- _What you will do_
Rewrite the stretch from the first line through the line containing "Reading left to right, extract", putting "graph" wherever "chart" appears and changing nothing else.

- _Study material_

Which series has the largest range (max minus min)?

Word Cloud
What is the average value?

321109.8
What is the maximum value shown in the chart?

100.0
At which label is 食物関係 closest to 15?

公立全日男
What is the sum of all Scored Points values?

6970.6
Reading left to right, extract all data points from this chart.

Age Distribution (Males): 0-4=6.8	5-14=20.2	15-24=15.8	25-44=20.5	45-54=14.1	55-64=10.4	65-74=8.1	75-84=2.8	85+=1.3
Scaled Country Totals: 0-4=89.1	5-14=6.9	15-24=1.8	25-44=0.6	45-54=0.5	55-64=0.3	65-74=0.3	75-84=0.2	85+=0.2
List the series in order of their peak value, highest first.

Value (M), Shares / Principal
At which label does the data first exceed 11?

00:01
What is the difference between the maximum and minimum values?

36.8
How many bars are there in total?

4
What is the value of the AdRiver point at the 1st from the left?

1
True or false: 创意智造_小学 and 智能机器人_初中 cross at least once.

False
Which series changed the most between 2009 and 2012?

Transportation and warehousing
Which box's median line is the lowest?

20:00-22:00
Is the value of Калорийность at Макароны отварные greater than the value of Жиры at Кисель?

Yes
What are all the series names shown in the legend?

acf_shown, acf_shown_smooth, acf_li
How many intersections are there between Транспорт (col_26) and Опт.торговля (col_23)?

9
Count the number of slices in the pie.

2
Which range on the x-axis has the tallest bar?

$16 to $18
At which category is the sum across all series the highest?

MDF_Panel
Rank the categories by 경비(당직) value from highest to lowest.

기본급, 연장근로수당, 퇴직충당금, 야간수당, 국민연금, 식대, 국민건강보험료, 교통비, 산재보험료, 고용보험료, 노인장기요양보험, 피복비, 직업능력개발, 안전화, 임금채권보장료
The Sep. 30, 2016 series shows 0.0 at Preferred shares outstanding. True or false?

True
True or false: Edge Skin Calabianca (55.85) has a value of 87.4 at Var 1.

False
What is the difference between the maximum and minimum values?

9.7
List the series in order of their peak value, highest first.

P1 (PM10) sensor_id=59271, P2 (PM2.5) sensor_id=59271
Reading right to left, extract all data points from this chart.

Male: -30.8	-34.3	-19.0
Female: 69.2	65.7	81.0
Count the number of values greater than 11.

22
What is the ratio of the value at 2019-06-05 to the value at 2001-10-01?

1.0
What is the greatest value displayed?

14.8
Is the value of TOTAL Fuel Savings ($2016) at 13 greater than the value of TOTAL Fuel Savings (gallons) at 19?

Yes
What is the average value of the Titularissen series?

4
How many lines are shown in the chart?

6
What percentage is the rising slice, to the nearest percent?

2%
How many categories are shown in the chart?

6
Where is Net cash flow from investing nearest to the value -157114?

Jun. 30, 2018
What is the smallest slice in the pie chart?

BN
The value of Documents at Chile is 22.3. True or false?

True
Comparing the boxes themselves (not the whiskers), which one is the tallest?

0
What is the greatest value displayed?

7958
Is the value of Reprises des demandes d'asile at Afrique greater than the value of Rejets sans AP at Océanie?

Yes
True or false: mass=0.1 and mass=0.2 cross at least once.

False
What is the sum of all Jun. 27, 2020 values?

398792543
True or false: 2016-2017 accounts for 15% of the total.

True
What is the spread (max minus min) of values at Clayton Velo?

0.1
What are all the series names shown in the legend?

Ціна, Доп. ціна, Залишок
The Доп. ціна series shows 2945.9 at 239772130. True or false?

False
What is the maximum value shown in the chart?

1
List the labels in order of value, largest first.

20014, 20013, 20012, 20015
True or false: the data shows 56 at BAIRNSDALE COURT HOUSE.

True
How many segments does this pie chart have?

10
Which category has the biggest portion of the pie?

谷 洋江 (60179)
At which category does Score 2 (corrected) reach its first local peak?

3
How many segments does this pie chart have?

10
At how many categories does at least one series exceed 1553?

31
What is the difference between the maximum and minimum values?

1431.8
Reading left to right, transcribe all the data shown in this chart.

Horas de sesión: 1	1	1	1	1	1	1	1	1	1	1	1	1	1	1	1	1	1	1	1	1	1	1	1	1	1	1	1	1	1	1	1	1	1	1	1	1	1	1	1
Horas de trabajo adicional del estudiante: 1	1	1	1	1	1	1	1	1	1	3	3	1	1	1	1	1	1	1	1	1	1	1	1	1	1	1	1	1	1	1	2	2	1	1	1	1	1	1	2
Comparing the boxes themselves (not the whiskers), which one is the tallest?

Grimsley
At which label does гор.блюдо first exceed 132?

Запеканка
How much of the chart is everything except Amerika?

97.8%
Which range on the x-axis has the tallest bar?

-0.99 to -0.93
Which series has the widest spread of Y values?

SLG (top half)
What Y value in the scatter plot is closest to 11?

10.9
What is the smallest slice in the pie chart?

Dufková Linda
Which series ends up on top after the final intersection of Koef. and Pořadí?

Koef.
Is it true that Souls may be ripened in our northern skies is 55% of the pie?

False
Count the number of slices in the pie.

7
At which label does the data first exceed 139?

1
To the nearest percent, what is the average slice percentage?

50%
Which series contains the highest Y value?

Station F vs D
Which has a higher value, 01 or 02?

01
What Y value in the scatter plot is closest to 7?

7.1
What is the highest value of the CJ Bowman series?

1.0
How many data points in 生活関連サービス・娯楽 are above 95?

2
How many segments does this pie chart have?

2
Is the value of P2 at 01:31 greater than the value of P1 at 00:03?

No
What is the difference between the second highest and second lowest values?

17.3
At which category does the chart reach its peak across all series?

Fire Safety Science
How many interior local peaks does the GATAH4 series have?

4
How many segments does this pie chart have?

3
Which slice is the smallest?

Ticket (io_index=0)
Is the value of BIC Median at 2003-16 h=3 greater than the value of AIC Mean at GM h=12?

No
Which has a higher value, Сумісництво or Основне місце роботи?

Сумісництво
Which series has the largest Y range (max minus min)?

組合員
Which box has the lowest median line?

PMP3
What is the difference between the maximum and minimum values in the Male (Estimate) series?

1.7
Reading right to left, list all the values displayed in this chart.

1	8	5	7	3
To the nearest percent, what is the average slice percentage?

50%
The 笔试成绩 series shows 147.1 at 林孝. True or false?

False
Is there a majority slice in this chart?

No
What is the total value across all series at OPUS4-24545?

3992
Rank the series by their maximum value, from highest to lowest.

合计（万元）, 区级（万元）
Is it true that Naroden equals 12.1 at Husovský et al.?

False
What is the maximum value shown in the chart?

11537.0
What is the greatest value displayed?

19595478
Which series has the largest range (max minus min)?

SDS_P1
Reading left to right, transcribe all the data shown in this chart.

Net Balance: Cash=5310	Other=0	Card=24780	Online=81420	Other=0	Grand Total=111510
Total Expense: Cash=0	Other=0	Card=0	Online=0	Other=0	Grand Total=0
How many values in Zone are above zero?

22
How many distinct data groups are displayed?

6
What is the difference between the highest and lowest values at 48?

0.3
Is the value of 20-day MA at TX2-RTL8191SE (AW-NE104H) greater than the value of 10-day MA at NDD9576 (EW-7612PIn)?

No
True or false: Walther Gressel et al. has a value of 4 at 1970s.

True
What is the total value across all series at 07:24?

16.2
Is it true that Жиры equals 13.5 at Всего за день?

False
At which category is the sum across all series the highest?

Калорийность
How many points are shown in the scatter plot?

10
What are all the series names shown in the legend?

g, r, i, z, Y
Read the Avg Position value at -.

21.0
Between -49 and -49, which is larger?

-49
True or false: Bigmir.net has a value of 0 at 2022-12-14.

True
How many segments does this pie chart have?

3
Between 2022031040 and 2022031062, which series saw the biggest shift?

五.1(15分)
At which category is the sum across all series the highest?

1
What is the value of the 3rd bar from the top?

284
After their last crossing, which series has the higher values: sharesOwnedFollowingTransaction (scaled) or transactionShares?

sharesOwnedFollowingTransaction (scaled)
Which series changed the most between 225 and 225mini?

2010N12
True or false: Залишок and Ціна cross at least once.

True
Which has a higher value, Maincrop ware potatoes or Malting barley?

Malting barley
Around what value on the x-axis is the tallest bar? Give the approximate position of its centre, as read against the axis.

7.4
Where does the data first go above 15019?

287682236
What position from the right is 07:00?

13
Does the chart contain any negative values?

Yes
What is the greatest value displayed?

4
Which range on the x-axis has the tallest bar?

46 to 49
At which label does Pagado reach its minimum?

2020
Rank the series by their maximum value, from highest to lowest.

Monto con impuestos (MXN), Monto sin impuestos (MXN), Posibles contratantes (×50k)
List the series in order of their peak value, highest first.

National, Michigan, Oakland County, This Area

- _Your response_
Which series has the largest range (max minus min)?

Word Cloud
What is the average value?

321109.8
What is the maximum value shown in the graph?

100.0
At which label is 食物関係 closest to 15?

公立全日男
What is the sum of all Scored Points values?

6970.6
Reading left to right, extract all data points from this graph.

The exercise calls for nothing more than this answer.